8. Type Casting: Booleans

Standardizing boolean fields.

boolean_mapping = {"Y": True, "N": False}
boolean_cols = [
    "nsftp_indicator", 
    "drp_indicator", 
    "veteran_indicator"
]
for col in boolean_cols:
    if col in combined_df.columns:
        combined_df[col] = combined_df[col].map(boolean_mapping)
        combined_df[col] = combined_df[col].astype("boolean")

9. Type Casting: Categoricals

Optimizing memory usage based on uniqueness of objects. Probably not needed.

for col in combined_df.select_dtypes(include=["object"]).columns:
    if combined_df[col].nunique() < 100:
        combined_df[col] = combined_df[col].astype("category")

10. Drop Useless Columns

The column 'count' consisted entirely of the value '1' for every row in the data.
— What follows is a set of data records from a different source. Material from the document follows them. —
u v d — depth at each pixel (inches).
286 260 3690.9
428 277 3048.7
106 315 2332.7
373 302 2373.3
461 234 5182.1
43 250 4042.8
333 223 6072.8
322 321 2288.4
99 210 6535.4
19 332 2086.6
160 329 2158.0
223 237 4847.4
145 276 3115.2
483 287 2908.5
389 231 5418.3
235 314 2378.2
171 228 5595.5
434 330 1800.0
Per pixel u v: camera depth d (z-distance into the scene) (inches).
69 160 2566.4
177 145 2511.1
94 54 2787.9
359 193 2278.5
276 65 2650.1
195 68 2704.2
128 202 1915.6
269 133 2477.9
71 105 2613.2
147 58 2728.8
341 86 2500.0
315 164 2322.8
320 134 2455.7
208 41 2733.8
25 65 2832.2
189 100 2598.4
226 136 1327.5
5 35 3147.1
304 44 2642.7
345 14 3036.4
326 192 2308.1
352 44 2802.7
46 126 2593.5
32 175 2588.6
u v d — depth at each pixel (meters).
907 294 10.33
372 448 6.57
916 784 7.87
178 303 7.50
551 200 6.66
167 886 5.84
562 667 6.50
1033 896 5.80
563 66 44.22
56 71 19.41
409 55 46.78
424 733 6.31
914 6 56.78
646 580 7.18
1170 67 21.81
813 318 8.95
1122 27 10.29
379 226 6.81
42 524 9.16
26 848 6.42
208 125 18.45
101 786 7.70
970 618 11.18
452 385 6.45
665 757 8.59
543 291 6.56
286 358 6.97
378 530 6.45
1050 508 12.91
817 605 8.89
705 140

Ain't nobody got time for that.

columns_to_drop = ["count"]
existing_cols_to_drop = [col for col in columns_to_drop if col in combined_df.columns]
if existing_cols_to_drop:
    combined_df.drop(columns=existing_cols_to_drop, inplace=True)
    print(f"Dropped columns: {existing_cols_to_drop}")

Dropped columns: ['count']

11. Export to Parquet

Do the thing!

combined_df.to_parquet(output_file, engine="pyarrow", index=False)
print(f"Data successfully cleaned, typed, and exported to {output_file}")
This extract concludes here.